House Speaker J. Dennis Hastert and GOP House leaders virtually killed chances wide-ranging immigration legislation -- supported by President Bush -- will be considered this election year.
In a highly unusual move, Hastert (R-Ill.) said Tuesday there will be hearings this July and August in Washington and across the nation on the immigration bill passed by the Senate. Conservatives favor the tough enforcement-only House version, which subjects illegal immigrants and those who help them to felony charges.
"I think the action by the House of Representatives to reopen a series of hearings on comprehensive immigration reform is a cynical effort to delay or kill a comprehensive immigration bill,'' said Sen. Ted Kennedy (D-Mass.).
Kennedy and Sen. John McCain (R-Ariz.) were key players in drafting the Senate legislation, developed with a group of GOP and Democratic senators. The Senate bill has two provisions embraced by Bush and objected to by conservatives: a temporary worker program and a path to citizenship for millions of illegal immigrants already in the United States.

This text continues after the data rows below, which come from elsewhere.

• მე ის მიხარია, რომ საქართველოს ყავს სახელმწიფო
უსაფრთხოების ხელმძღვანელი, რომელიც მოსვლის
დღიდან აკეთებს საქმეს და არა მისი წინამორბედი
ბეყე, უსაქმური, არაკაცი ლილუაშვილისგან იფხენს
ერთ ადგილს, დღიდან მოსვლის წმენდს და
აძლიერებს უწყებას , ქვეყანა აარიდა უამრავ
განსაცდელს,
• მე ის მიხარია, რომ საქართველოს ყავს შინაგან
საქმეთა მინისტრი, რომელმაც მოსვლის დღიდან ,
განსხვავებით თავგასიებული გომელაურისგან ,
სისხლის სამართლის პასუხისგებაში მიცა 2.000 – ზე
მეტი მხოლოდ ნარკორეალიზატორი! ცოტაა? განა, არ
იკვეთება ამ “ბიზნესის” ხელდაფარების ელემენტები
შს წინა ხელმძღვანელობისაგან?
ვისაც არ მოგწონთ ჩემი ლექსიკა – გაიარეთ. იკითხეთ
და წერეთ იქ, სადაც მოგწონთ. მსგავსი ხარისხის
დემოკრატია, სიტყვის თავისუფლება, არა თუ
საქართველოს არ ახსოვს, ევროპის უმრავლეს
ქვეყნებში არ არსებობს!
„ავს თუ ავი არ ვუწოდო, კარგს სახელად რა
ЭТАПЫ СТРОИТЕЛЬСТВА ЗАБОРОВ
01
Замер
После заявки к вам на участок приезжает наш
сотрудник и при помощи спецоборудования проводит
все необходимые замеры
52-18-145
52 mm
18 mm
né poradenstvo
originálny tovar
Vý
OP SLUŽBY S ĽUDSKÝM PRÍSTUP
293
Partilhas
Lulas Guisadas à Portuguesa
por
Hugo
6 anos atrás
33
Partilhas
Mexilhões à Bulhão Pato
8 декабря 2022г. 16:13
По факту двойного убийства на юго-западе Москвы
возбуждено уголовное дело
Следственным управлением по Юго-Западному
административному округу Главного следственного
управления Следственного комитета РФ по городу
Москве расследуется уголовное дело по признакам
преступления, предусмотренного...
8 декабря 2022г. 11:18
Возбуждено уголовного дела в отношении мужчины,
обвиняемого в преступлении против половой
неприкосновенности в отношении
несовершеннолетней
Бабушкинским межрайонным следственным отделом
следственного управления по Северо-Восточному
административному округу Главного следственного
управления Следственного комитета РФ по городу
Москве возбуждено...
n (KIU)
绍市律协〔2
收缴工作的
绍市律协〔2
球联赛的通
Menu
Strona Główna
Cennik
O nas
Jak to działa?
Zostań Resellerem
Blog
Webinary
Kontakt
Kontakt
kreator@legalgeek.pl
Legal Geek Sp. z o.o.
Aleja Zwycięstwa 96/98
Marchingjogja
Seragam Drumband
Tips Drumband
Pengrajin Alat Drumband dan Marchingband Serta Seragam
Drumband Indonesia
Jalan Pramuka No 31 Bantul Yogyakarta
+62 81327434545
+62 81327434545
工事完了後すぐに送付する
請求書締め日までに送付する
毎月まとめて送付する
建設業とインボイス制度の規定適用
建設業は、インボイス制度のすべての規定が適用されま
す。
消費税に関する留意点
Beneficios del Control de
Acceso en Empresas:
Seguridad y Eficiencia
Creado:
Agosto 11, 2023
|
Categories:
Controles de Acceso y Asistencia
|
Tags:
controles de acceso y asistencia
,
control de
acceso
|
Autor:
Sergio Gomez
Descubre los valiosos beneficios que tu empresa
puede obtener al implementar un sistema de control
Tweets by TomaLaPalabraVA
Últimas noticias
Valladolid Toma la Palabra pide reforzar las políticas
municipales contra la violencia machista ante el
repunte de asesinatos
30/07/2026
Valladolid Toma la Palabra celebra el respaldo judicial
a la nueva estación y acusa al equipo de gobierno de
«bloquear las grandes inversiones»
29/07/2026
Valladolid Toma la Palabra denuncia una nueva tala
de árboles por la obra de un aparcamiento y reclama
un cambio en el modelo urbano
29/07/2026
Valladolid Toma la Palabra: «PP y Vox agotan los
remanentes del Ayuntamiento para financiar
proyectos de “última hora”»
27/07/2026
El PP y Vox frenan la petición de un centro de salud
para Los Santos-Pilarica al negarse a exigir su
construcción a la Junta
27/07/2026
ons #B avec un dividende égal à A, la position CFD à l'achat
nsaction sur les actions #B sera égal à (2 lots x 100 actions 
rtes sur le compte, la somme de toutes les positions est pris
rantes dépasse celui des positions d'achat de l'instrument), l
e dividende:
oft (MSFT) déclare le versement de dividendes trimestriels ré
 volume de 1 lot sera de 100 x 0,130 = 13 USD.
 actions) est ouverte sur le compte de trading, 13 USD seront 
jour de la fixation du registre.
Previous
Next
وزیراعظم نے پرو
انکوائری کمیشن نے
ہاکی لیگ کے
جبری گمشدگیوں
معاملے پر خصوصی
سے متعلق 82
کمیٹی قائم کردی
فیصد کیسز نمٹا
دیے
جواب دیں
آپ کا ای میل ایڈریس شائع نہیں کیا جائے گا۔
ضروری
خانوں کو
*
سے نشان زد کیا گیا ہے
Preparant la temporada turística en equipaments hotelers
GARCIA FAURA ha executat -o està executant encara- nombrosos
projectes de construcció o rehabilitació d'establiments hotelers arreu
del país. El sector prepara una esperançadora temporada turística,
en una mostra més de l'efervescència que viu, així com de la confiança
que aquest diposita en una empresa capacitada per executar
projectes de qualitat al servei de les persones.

California win emboldened speaker
Hastert spokesman Ron Bonjean deliberately referred to the Senate measure as the "Kennedy'' bill, instead of the Kennedy-McCain bill, signaling the polarizing political dimensions of the road ahead. Invoking the name of the liberal lion (and dropping mention of the popular McCain) plays to the GOP conservative base. Hastert has no "timeline,'' wants to get it done "right,'' and intends by this exercise to strengthen the House hand if an immigration bill ever moves.
At this stage in the legislative process, the usual route would be for Hastert and Senate Majority Leader Bill Frist to appoint members to what is called a "conference committee.'' The charge of this temporary panel is to reconcile differences between the two bills. If leaders want to bury a bill, usually they delay appointing conferees or let them negotiate indefinitely.
Frist is a possible 2008 presidential contender who needs conservative support. Hastert was emboldened to call for the high-profile hearings after a San Diego Republican, Brian Bilbray, won a special House election earlier this month campaigning for construction of a fence along the California-Mexico border and distancing himself from what Bush calls his "comprehensive'' approach.
It's not often Hastert splits from Bush -- and this is quite a public slap -- but the speaker is looking to preserve his majority, which can be lost if Democrats pick up only 15 seats in November. Bonjean said Hastert personally told Bush about the decision. That means that on Monday night, when Bush was making a plea for a broad immigration bill during a speech at a giant GOP fund-raiser, he already knew that he would not have a bill on his desk to sign anytime soon.
Lynn Sweet is the Washington bureau chief for the Chicago Sun-Times.